(Data entries)
____________________
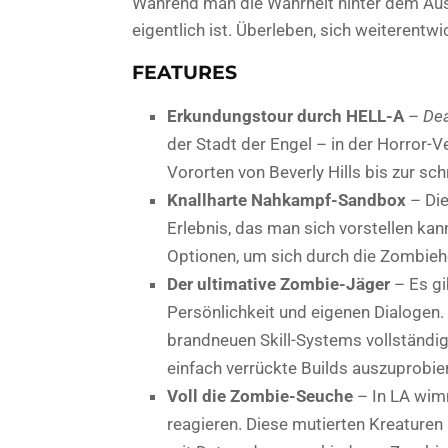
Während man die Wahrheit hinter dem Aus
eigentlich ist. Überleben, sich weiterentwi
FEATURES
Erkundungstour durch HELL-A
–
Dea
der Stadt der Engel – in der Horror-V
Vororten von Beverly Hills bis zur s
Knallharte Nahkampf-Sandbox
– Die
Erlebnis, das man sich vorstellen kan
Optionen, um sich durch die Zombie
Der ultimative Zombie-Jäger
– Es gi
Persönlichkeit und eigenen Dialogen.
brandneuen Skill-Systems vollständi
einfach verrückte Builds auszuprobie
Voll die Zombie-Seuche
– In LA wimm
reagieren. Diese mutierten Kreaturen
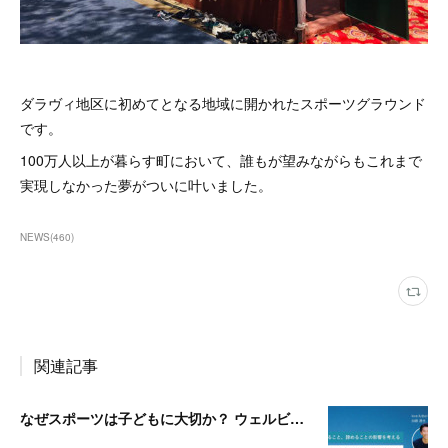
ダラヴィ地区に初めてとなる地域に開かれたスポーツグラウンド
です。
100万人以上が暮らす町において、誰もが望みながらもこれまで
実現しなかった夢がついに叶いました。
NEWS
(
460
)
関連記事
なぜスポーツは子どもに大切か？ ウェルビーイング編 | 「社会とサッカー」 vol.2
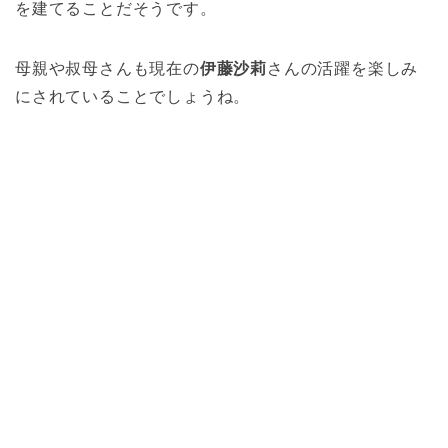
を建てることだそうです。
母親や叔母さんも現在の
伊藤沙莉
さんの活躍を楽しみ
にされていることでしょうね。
____________________
Required action: With the pictures left out, write out exactly the lines from the line containing "なぜスポーツは子どもに大切か？ ウェルビーイング編 | 「社会とサッカー」 vol.2" through the last line of the entries above, both ends included, and no others.

Written answer:
なぜスポーツは子どもに大切か？ ウェルビーイング編 | 「社会とサッカー」 vol.2
を建てることだそうです。
母親や叔母さんも現在の
伊藤沙莉
さんの活躍を楽しみ
にされていることでしょうね。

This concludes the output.